Alice Voronoff: sancionador, IA, acordos e segurança jurídica
Apresentando uma nova visão sobre a atividade sancionatória do Estado, Alice Voronoff defende a pertinência de se induzir condutas com foco do interesse público, desde a seara do trânsito até matérias como a proteção do consumidor.
Invocando o pragmatismo, indica o início dos estudos a partir dos problemas concretos, de modo que a academia e a experiência indiquem o caminho da atuação, com a cautela ética necessária e compromisso com a transparência, além da pluralidade de entendimentos. Fala da importância de se pesquisar o direito administrativo sancionador na prática, em setores como o das estatais e á luz do STF, o que inspira Institutos como o IDASAN e o IBDA.
Reconhecendo as assimetrias informativas quando se compara a estruturação da União em face dos Estados e Municípios, frisa a relevância da capacitação. Destaca como desafio enfrentado pela CGU a integridade nos órgãos e entidades públicas, mediante o mapeamento dos riscos que identifique, p. ex., insuficiência de motivação ou não cumprimento de etapas do procedimento. Fala, ainda, da complexidade da realidade, da mutabilidade nas instituições e da importância dos modelos de governança pública.
Depois de sublinhar que segurança jurídica e flexibilidade não são caminhos opostos, a professora Alice questiona a lógica de tipicidade estrita no DAS em face do uso de conceitos jurídicos indeterminados em normas infralegais.
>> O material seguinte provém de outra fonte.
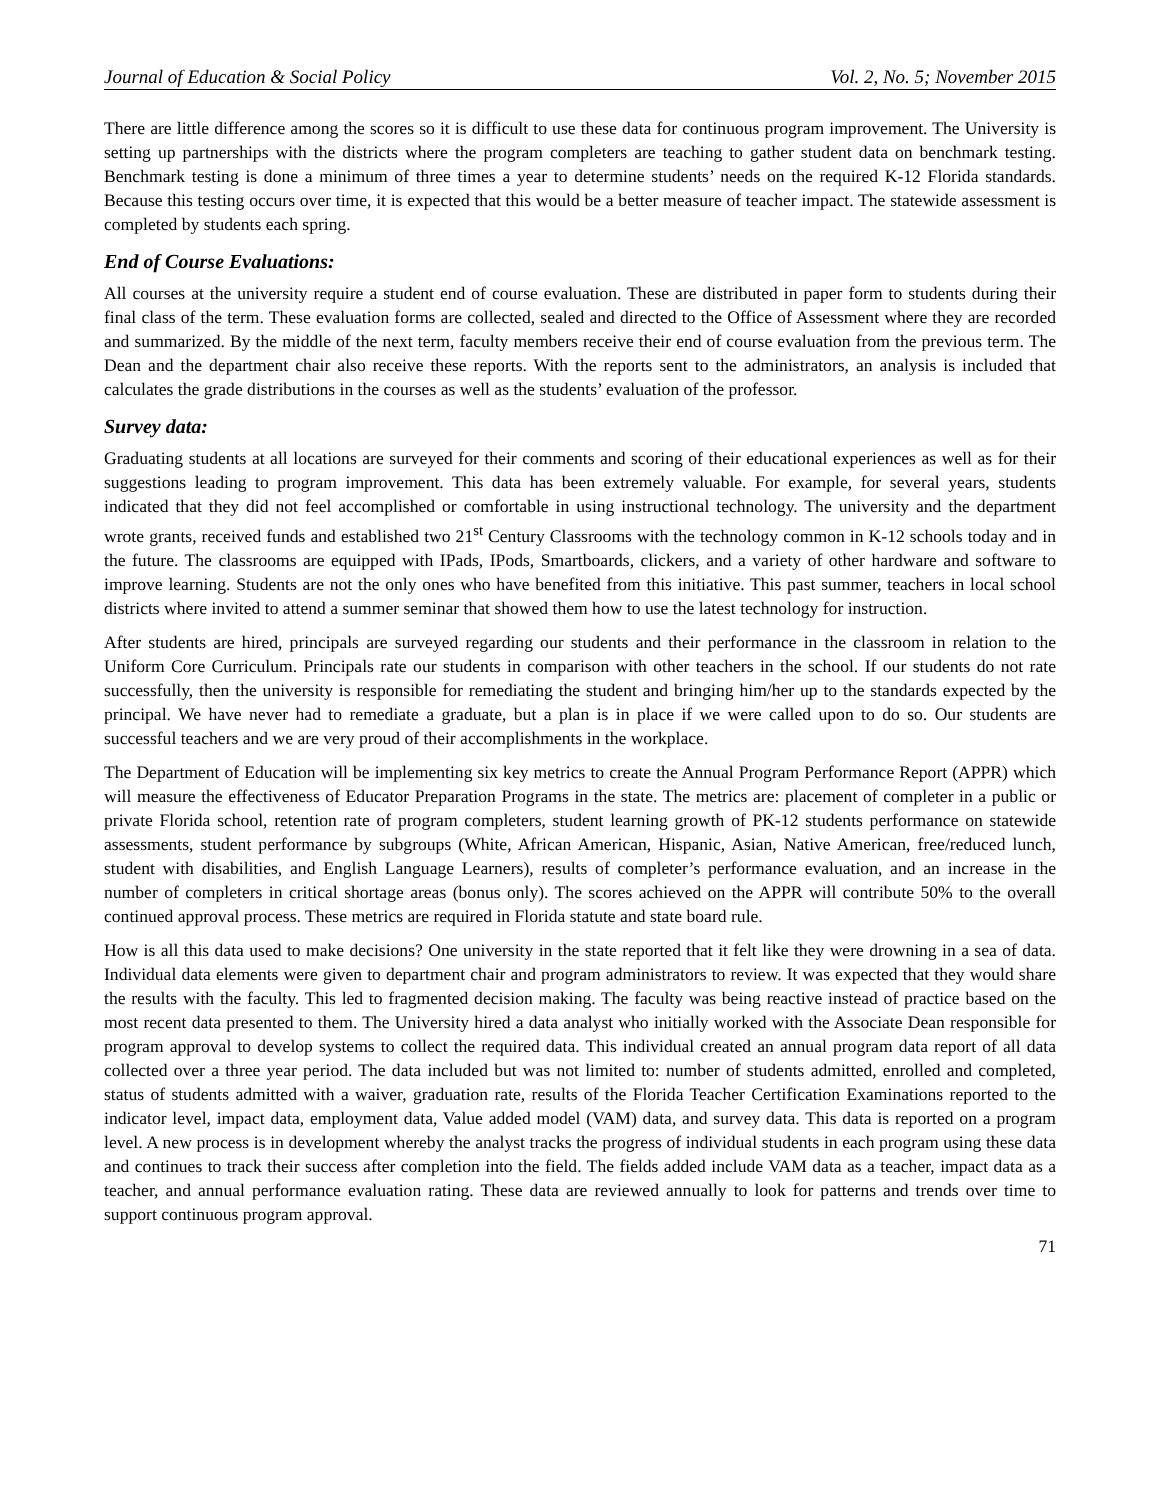Journal of Education & Social Policy Vol. 2, No. 5; November 2015
There are little difference among the scores so it is difficult to use these data for continuous program improvement. The University is setting up partnerships with the districts where the program completers are teaching to gather student data on benchmark testing. Benchmark testing is done a minimum of three times a year to determine students’ needs on the required K-12 Florida standards. Because this testing occurs over time, it is expected that this would be a better measure of teacher impact. The statewide assessment is completed by students each spring.
End of Course Evaluations:
All courses at the university require a student end of course evaluation. These are distributed in paper form to students during their final class of the term. These evaluation forms are collected, sealed and directed to the Office of Assessment where they are recorded and summarized. By the middle of the next term, faculty members receive their end of course evaluation from the previous term. The Dean and the department chair also receive these reports. With the reports sent to the administrators, an analysis is included that calculates the grade distributions in the courses as well as the students’ evaluation of the professor.
Survey data:
Graduating students at all locations are surveyed for their comments and scoring of their educational experiences as well as for their suggestions leading to program improvement. This data has been extremely valuable. For example, for several years, students indicated that they did not feel accomplished or comfortable in using instructional technology. The university and the department wrote grants, received funds and established two 21<sup>st</sup> Century Classrooms with the technology common in K-12 schools today and in the future. The classrooms are equipped with IPads, IPods, Smartboards, clickers, and a variety of other hardware and software to improve learning. Students are not the only ones who have benefited from this initiative. This past summer, teachers in local school districts where invited to attend a summer seminar that showed them how to use the latest technology for instruction.
After students are hired, principals are surveyed regarding our students and their performance in the classroom in relation to the Uniform Core Curriculum. Principals rate our students in comparison with other teachers in the school. If our students do not rate successfully, then the university is responsible for remediating the student and bringing him/her up to the standards expected by the principal. We have never had to remediate a graduate, but a plan is in place if we were called upon to do so. Our students are successful teachers and we are very proud of their accomplishments in the workplace.
The Department of Education will be implementing six key metrics to create the Annual Program Performance Report (APPR) which will measure the effectiveness of Educator Preparation Programs in the state. The metrics are: placement of completer in a public or private Florida school, retention rate of program completers, student learning growth of PK-12 students performance on statewide assessments, student performance by subgroups (White, African American, Hispanic, Asian, Native American, free/reduced lunch, student with disabilities, and English Language Learners), results of completer’s performance evaluation, and an increase in the number of completers in critical shortage areas (bonus only). The scores achieved on the APPR will contribute 50% to the overall continued approval process. These metrics are required in Florida statute and state board rule.
How is all this data used to make decisions? One university in the state reported that it felt like they were drowning in a sea of data. Individual data elements were given to department chair and program administrators to review. It was expected that they would share the results with the faculty. This led to fragmented decision making. The faculty was being reactive instead of practice based on the most recent data presented to them. The University hired a data analyst who initially worked with the Associate Dean responsible for program approval to develop systems to collect the required data. This individual created an annual program data report of all data collected over a three year period. The data included but was not limited to: number of students admitted, enrolled and completed, status of students admitted with a waiver, graduation rate, results of the Florida Teacher Certification Examinations reported to the indicator level, impact data, employment data, Value added model (VAM) data, and survey data. This data is reported on a program level. A new process is in development whereby the analyst tracks the progress of individual students in each program using these data and continues to track their success after completion into the field. The fields added include VAM data as a teacher, impact data as a teacher, and annual performance evaluation rating. These data are reviewed annually to look for patterns and trends over time to support continuous program approval.
71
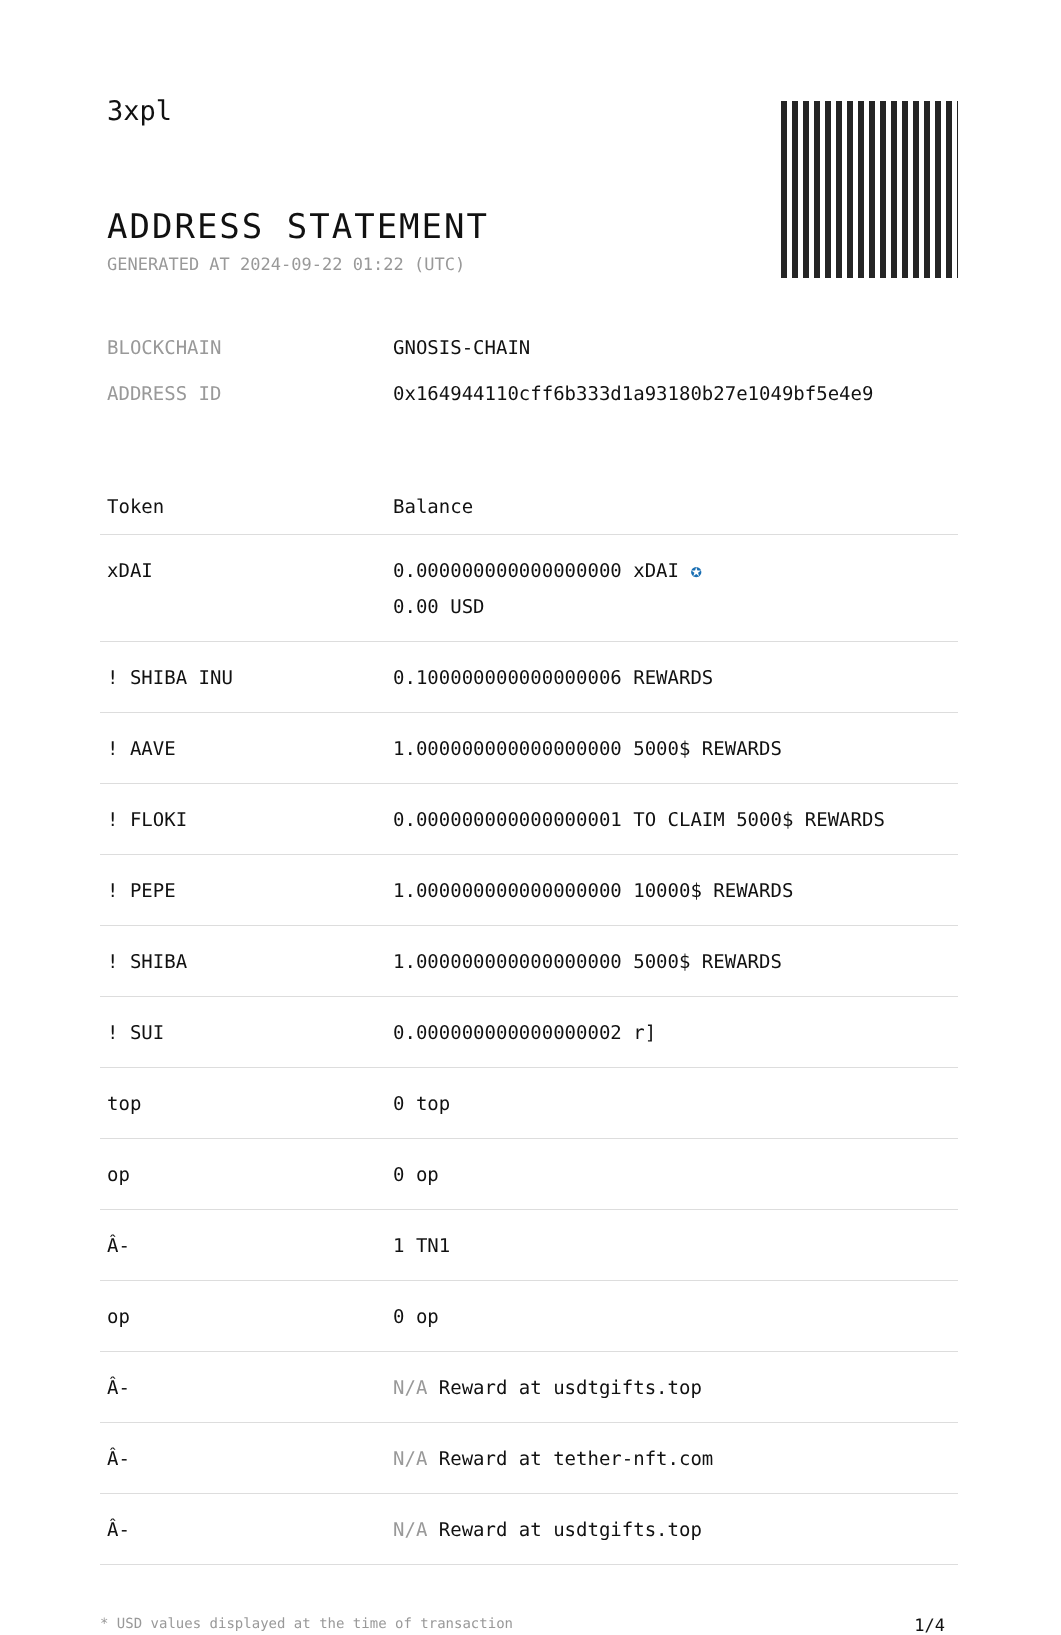3xpl
ADDRESS STATEMENT
GENERATED AT 2024-09-22 01:22 (UTC)
BLOCKCHAIN GNOSIS-CHAIN
ADDRESS ID 0x164944110cff6b333d1a93180b27e1049bf5e4e9
| Token | Balance |
| --- | --- |
| xDAI | 0.000000000000000000 xDAI ✪ 0.00 USD |
| ! SHIBA INU | 0.100000000000000006 REWARDS |
| ! AAVE | 1.000000000000000000 5000$ REWARDS |
| ! FLOKI | 0.000000000000000001 TO CLAIM 5000$ REWARDS |
| ! PEPE | 1.000000000000000000 10000$ REWARDS |
| ! SHIBA | 1.000000000000000000 5000$ REWARDS |
| ! SUI | 0.000000000000000002 r] |
| top | 0 top |
| op | 0 op |
| Â- | 1 TN1 |
| op | 0 op |
| Â- | N/A Reward at usdtgifts.top |
| Â- | N/A Reward at tether-nft.com |
| Â- | N/A Reward at usdtgifts.top |
* USD values displayed at the time of transaction 1/4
Buscando a atualização da disciplina, menciona os acordos, os planos de conformação e a autorregulação como meios de governança, sendo pertinente definir institucionalmente em normas e em processos os parâmetros a serem observados (quem, quando é possível, qual o tipo de contraprestação possível, qual a consequência, pressupostos), o que se completa com o dever de motivação.
Quanto à regulação responsiva, observa a dificuldade da mera importação para países em desenvolvimento e, simultaneamente, adverte a impossibilidade de a sanção ser a única resposta cabível, visto que, em alguns casos, podem conduzir a resultados diversos às finalidades que inspiram a atividade administrativa. Daí se falar atualmente em incentivo, mediante um cardápio de ferramentas utilizáveis que considerem o comportamento do particular, diferenciando o oportunista daquele disposto a aperfeiçoar o próprio padrão regulatório. Trata-se de inteligência no investimento baseado em evidências e mapeamento de riscos.
Voronoff pontua semelhanças com o direito ambiental e as licitações públicas quanto às dificuldades decorrentes da previsão das normas gerais de competência federal, sendo cabível pensar num papel orientador da União (menos impositivo e mais cooperativo), ao que se acrescem leis complementares para a distribuição de competências, acordos de cooperação e canais de diálogo entre os entes federativos que façam funcionar o modelo.
Enxergando a reação inicial das estruturas regulatórias de modo conservador, Alice Voronoff enfrenta a discussão das novas tecnologias, em especial a inteligência artificial, a desafiar a capacidade de rastreamento, definição das competências inclusive na realidade administrativa. Em relação aos sandboxes, principalmente nas agências reguladoras, frisa o aspecto positivo de ensejar suspensão de normas para que sejam analisados os resultados positivos e negativos.
Por fim, a professora Alice invoca a coerência como aspecto indispensável ao Direito Administrativo, visto que a legítima divergência e/ou a evolução de posicionamentos não excluem um mínimo de coerência e fidelidade às regras vigentes, sendo necessário cautela com excessos pela ponderação de princípios.